There seems good reason to fancy that the Rugby Union Selectors have unearthed in W. A. Stewart, the Scottish champion sprinter, a gem of the first water, and anticipating their selection, we should say that he will be included in every International match of the season. At the beginning of this season he was reckoned a player only value for his place in the second team of the London Scottish, but a man possessed of such outstanding merit was bound to come to the front, and, like a name: of his he has jumped right from the junior Scottish side to Internationalist, and, let us say, one of the best of modern times. Stewart is one of the grandest players we have had in Scotland for a long time, and there seems every reason to hope that he will be able to assist his country, both in the Rugby and athletic fields for many a year.

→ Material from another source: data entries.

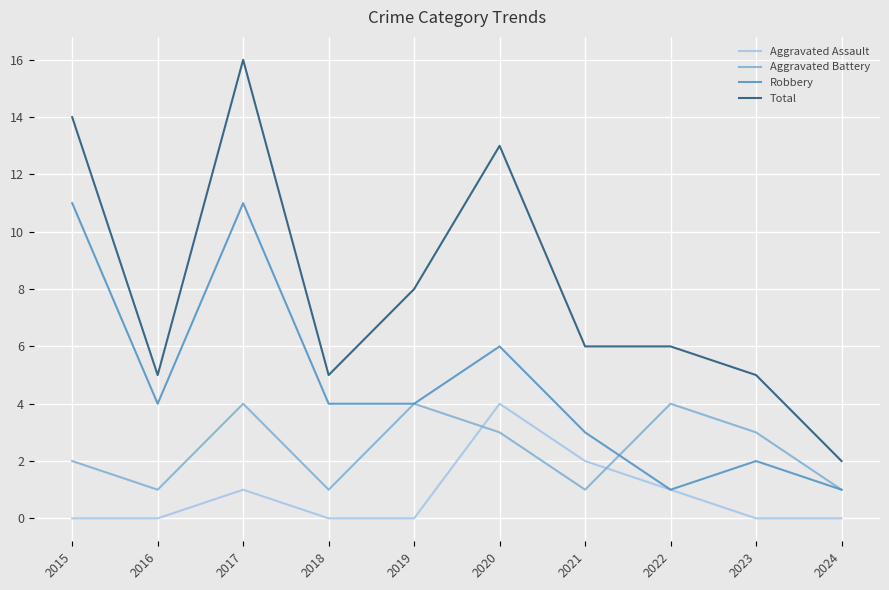

Reading left to right, list all the values displayed in this chart.

Aggravated Assault: 2015=0	2016=0	2017=1	2018=0	2019=0	2020=4	2021=2	2022=1	2023=0	2024=0
Aggravated Battery: 2015=2	2016=1	2017=4	2018=1	2019=4	2020=3	2021=1	2022=4	2023=3	2024=1
Robbery: 2015=11	2016=4	2017=11	2018=4	2019=4	2020=6	2021=3	2022=1	2023=2	2024=1
Total: 2015=14	2016=5	2017=16	2018=5	2019=8	2020=13	2021=6	2022=6	2023=5	2024=2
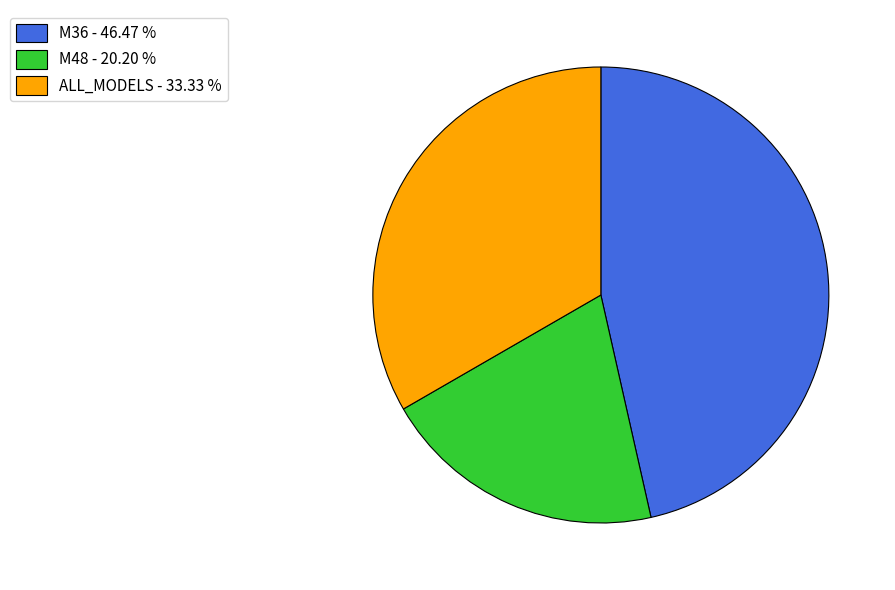

Combined, do ALL_MODELS and M36 account for over 50%?

Yes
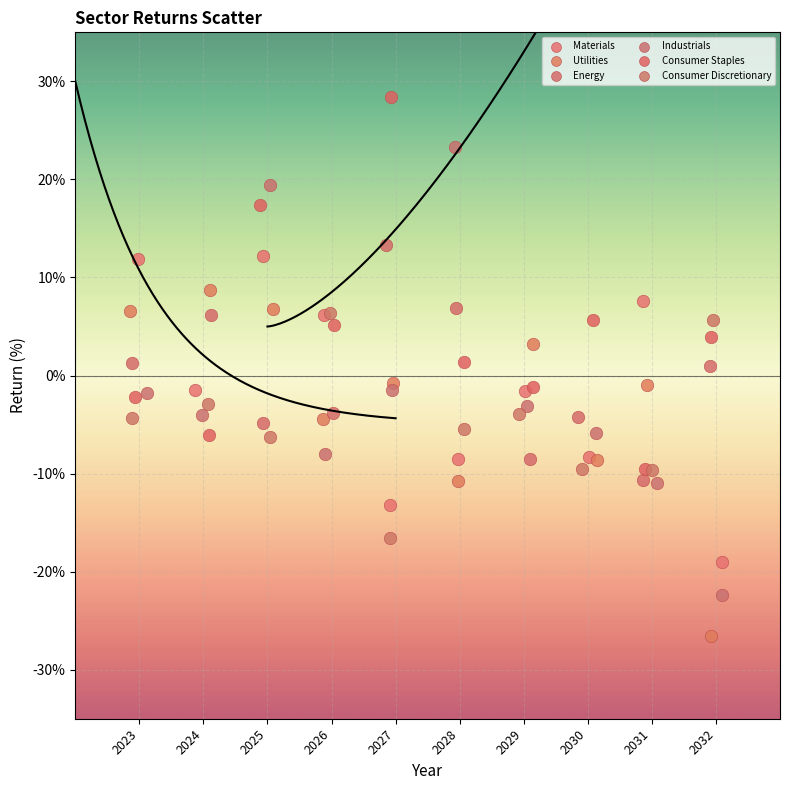

Which series reaches the minimum Y coordinate?

Utilities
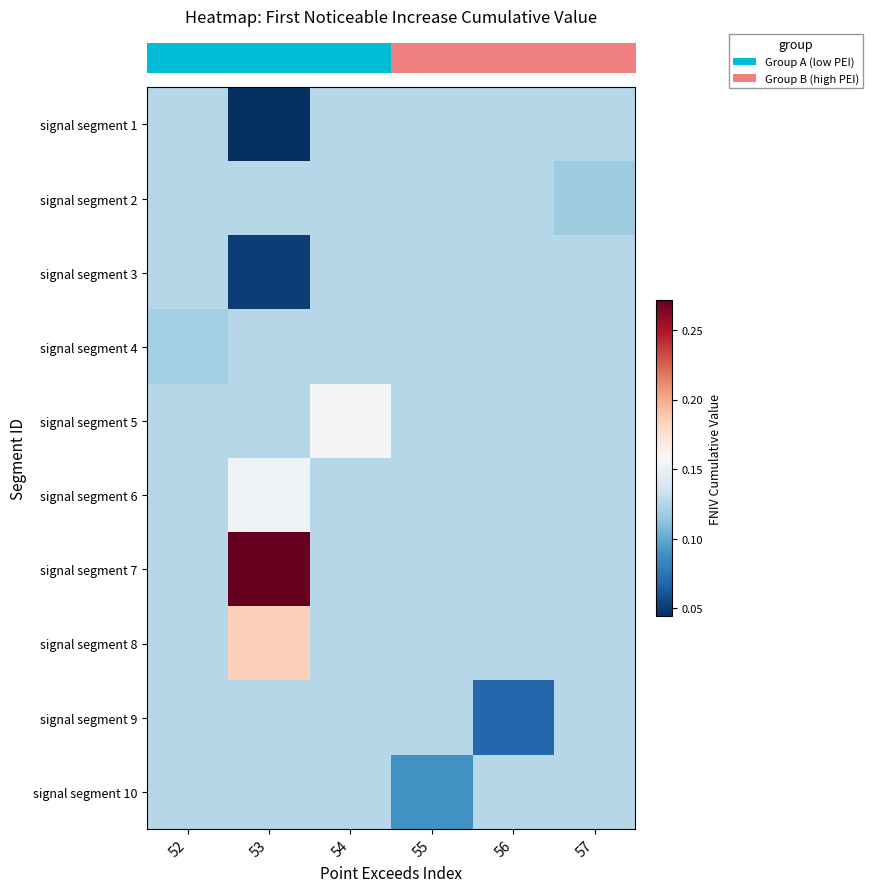

Reading left to right, list all the values displayed in this chart.

row_0: 0.1	0.0	0.1	0.1	0.1	0.1
row_1: 0.1	0.1	0.1	0.1	0.1	0.1
row_2: 0.1	0.1	0.1	0.1	0.1	0.1
row_3: 0.1	0.1	0.1	0.1	0.1	0.1
row_4: 0.1	0.1	0.2	0.1	0.1	0.1
row_5: 0.1	0.2	0.1	0.1	0.1	0.1
row_6: 0.1	0.3	0.1	0.1	0.1	0.1
row_7: 0.1	0.2	0.1	0.1	0.1	0.1
row_8: 0.1	0.1	0.1	0.1	0.1	0.1
row_9: 0.1	0.1	0.1	0.1	0.1	0.1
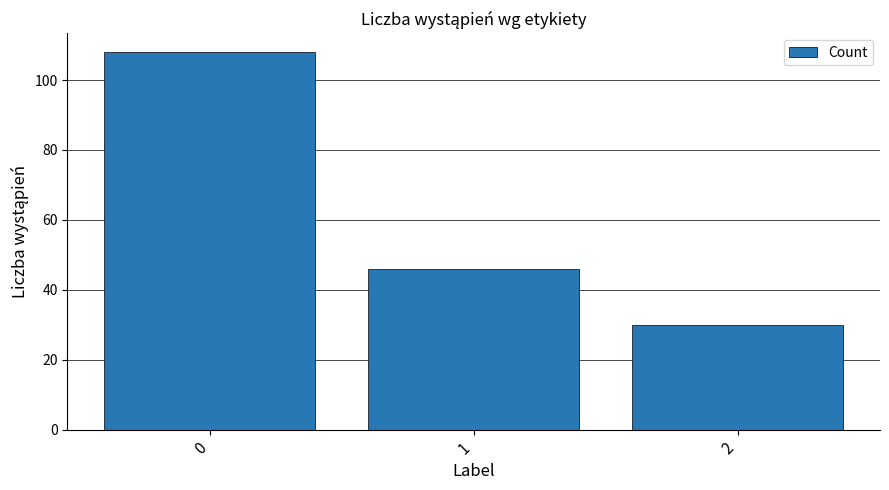

What is the value of the 3rd bar from the left?

30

And from the same newspaper of Monday 17 March 1913:

W. A STEWART, London Hospital F.C, Although Scotland has had a few lean seasons recently, events point to the Thistle occupying a much more important position in the Rugby world in the near future. It is now six seasons since Scotland won the International Championship, and at one time there mere hopes that this season she would occupy that proud position, but those hopes were rudely shattered, not through the inability of the men to play the game, but through accidents, which deprived us of the services of many fine players. The trials disclosed many men capable of great things, and one of them was W. A. Stewart., who has now had the honour of representing Scotland in a dual capacity. When it is considered that Stewart was only playing second-rate football a year ago, his advance has been phenomenal, and although yet he is not a football artist, there are indications that he will be one of the greatest finds Scotland has had in recent years. Against Wales he did not get a chance —none of the backs did; but against Ireland it was his resolute - running that won the day. Unfortunately for Scotland, he was unable to turn out against England, when a runner a yard or two faster than Sutherland might have rounded Coates. In his other capacity he has proved of yeoman service. In 1911 he won the 100 yards S.A.A. championship, and the following year enhanced his reputation by carrying off both the 100 and 220 yards, depriving R. C. Duncan of both honours. He has accomplished a number of splendid performances representing the United Hospitals, and in the South is regarded as one of the best of British amateur sprinters. Stewart is certain to represent Scotland in many more representative games.

==Medical career==

He was a medical student attached to London Hospital.

==Military career==

In the First World War he joined the Royal Army Medical Corps. The Edinburgh Evening News of 16 June 1915 noted that he returned from the front, injured after being shot in the ankle:

Lieutenant W. A. Stewart, of the R.A.M.C., the Scottish sprint champion and Rugby international, who was wounded in the ankle in Festubert, is home from the front.

==Family==

His father was William Robert Stewart (1852-1939), and his mother was Alexandra Louise Button (1863-1954). Both were born in Tasmania, which somewhat belies the Scottish Referee assertion of Scottish parentage. However, there were Scottish familial roots. William Robert Stewart's father [and hence Bill Stewart's grandfather], Dr. William Robert Stewart (died 1874), was Scottish and was a member of the Scottish Kirk in Evandale, Tasmania.

Bill Stewart was the only son of William and Alexandra's 4 children.